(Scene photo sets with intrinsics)
══════════════════════════════
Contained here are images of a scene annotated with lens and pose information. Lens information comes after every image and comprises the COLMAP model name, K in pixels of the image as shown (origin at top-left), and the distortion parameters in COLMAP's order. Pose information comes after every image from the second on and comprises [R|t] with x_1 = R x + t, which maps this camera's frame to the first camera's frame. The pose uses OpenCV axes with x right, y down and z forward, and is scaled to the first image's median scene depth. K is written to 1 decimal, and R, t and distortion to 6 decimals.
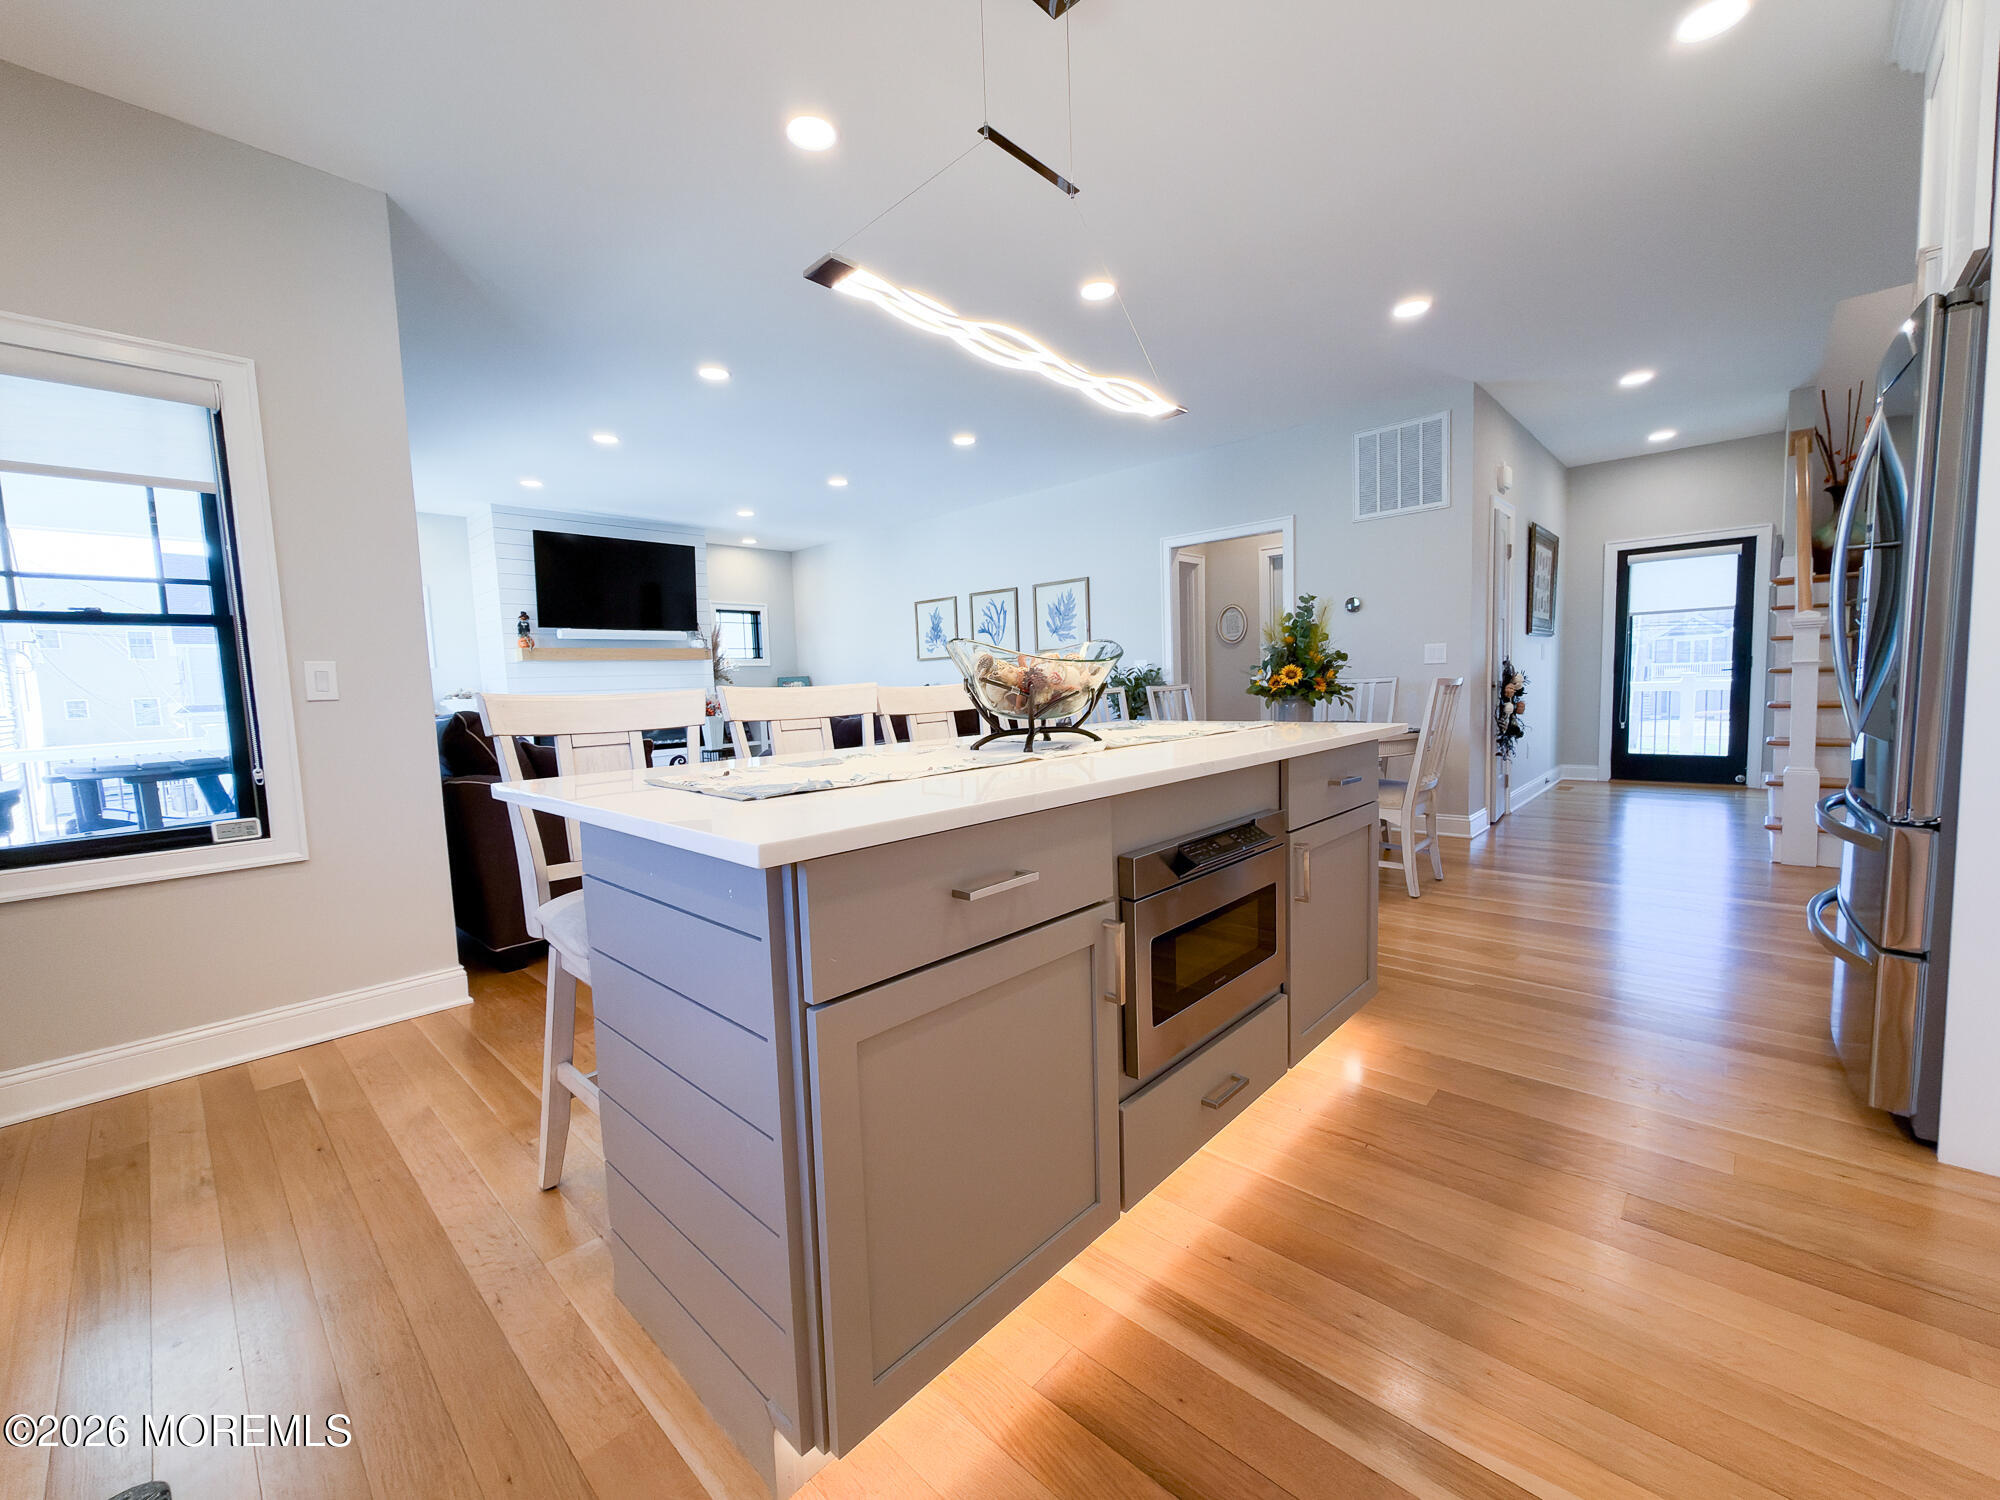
lens RADIAL K [[802.0, 0, 1005.4], [0, 802.0, 749.8], [0, 0, 1]] dist [0.000519, 0.000001]
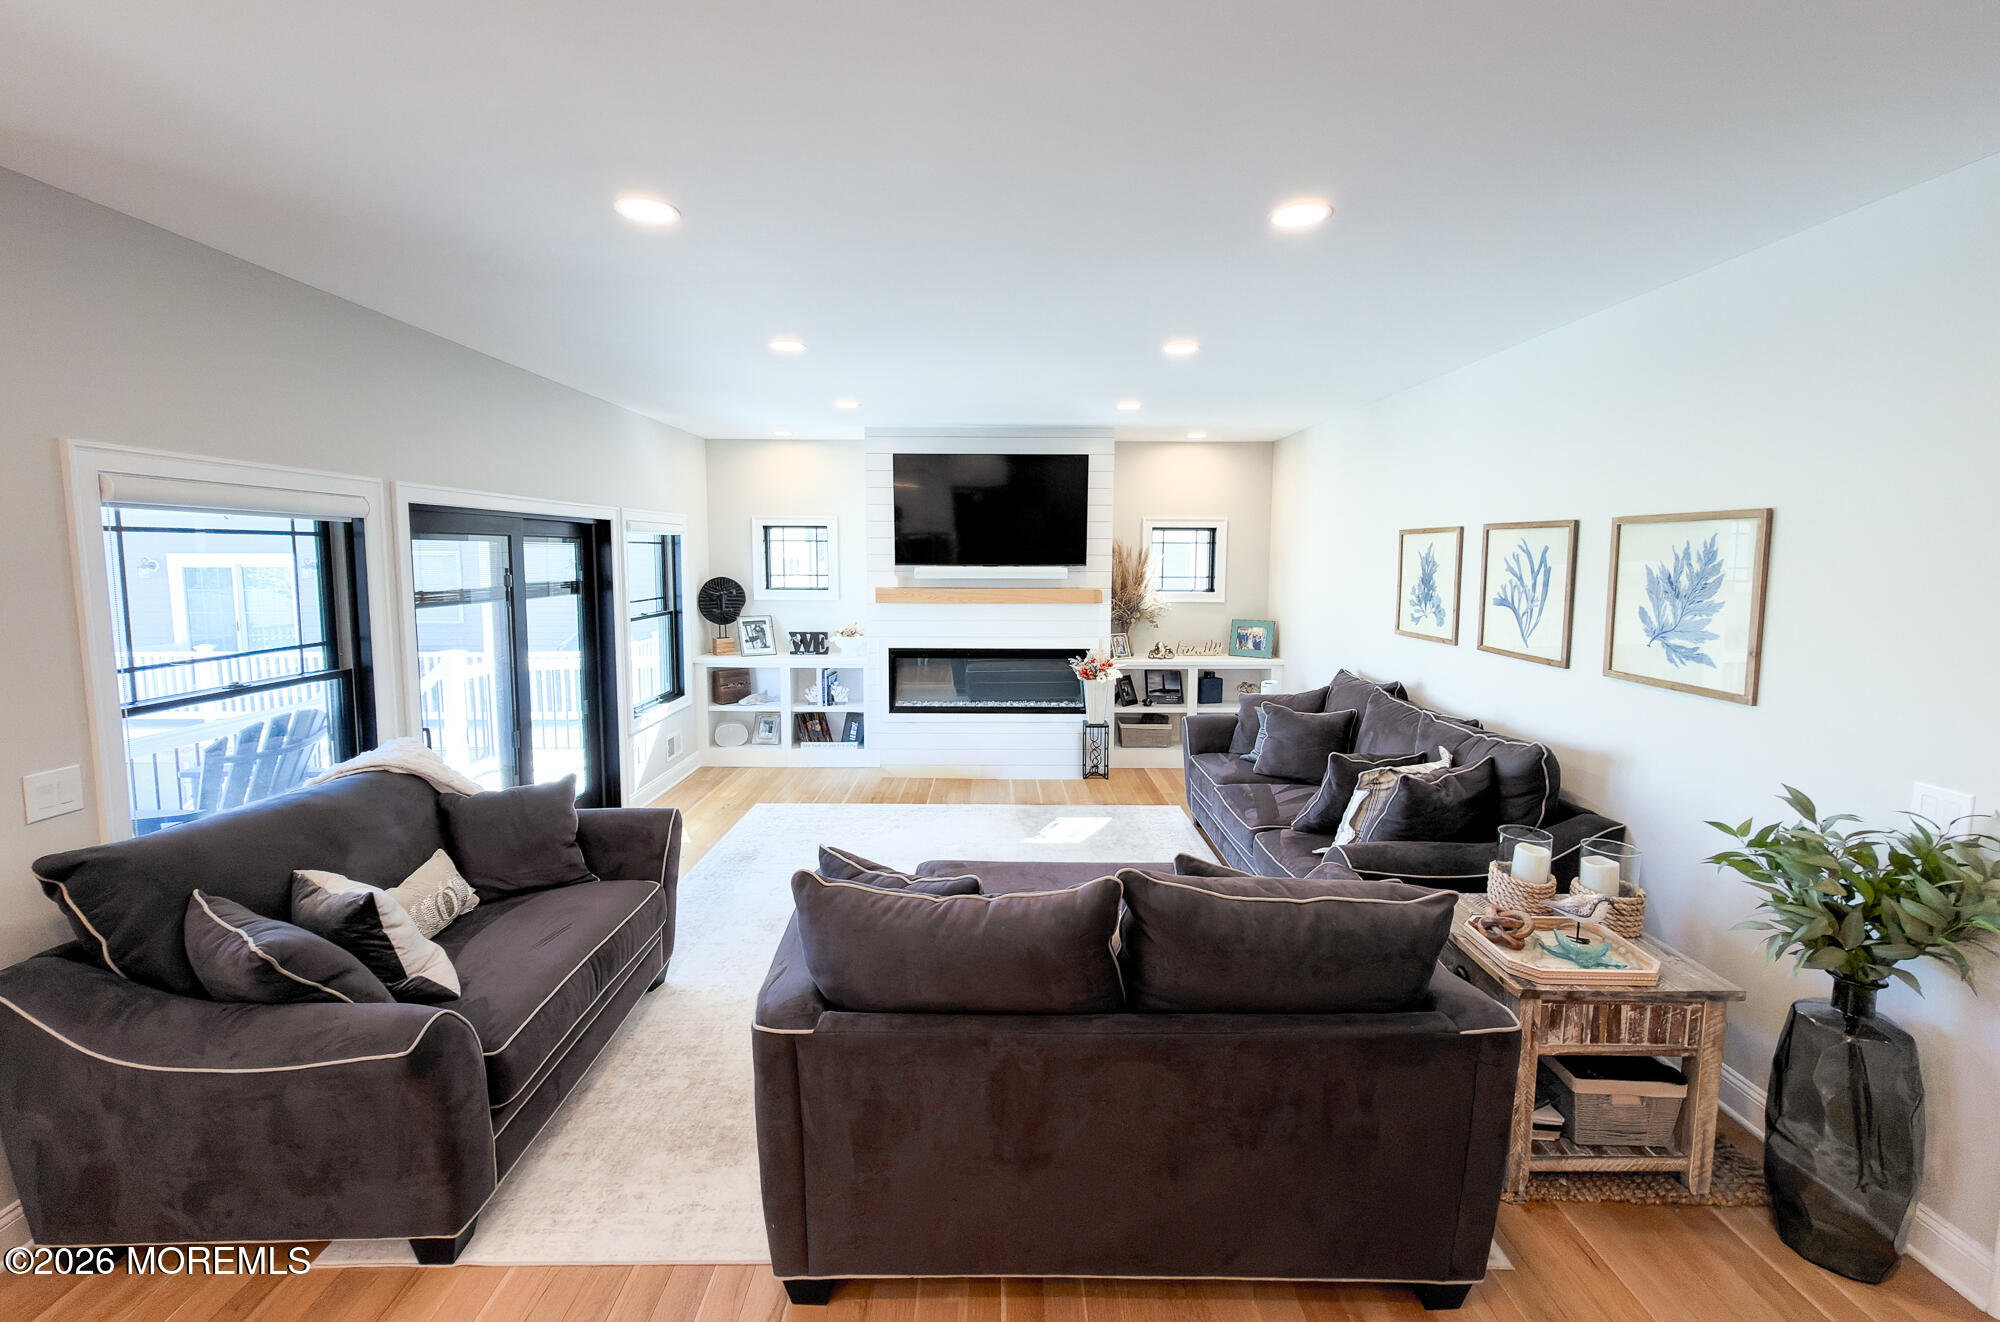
lens RADIAL K [[799.2, 0, 1004.9], [0, 799.2, 616.6], [0, 0, 1]] dist [-0.001784, 0.000542]
pose [[0.683630, 0.097518, -0.723284, 0.112652], [-0.090040, 0.994731, 0.049013, -0.130948], [0.724253, 0.031617, 0.688809, 0.429463]]
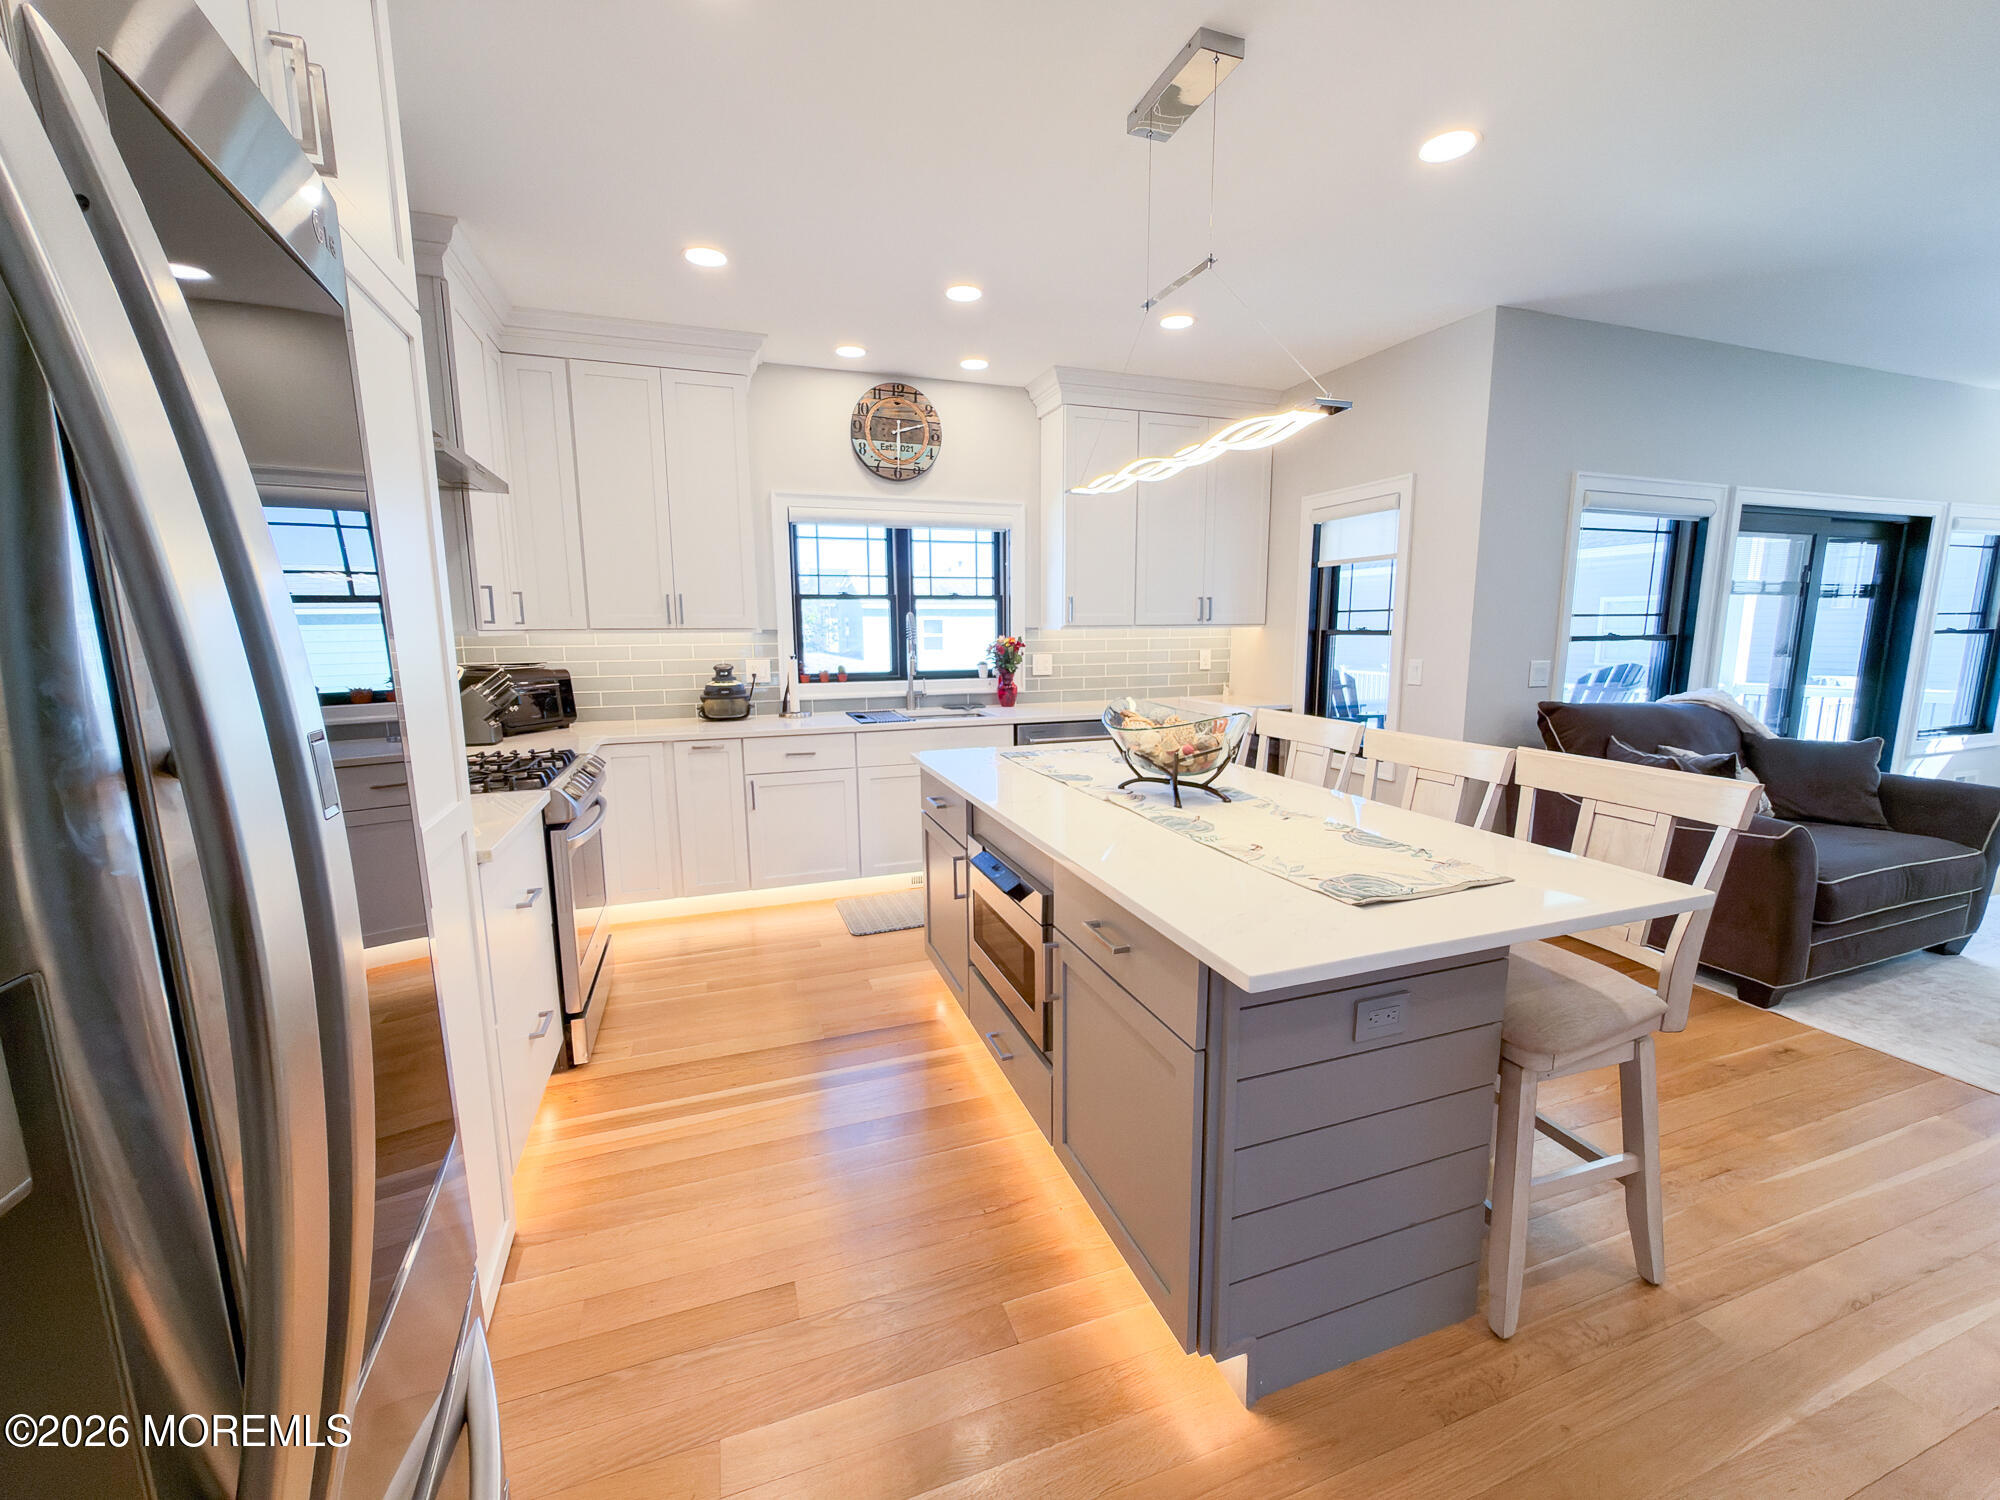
lens RADIAL K [[802.0, 0, 1005.7], [0, 802.0, 748.2], [0, 0, 1]] dist [0.000519, 0.000001]
pose [[-0.461088, 0.182348, -0.868417, 0.285674], [-0.056761, 0.970593, 0.233940, -0.082292], [0.885537, 0.157159, -0.437178, 0.319051]]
══════════════════════════════
-- About this exercise --
Copy the entries word for word from the very beginning through the line holding "749.8], [0, 0, 1]] dist [0.000519, 0.000001]", that line included. Leave the pictures out of your copy.

-- Task answer --
Contained here are images of a scene annotated with lens and pose information. Lens information comes after every image and comprises the COLMAP model name, K in pixels of the image as shown (origin at top-left), and the distortion parameters in COLMAP's order. Pose information comes after every image from the second on and comprises [R|t] with x_1 = R x + t, which maps this camera's frame to the first camera's frame. The pose uses OpenCV axes with x right, y down and z forward, and is scaled to the first image's median scene depth. K is written to 1 decimal, and R, t and distortion to 6 decimals.
lens RADIAL K [[802.0, 0, 1005.4], [0, 802.0, 749.8], [0, 0, 1]] dist [0.000519, 0.000001]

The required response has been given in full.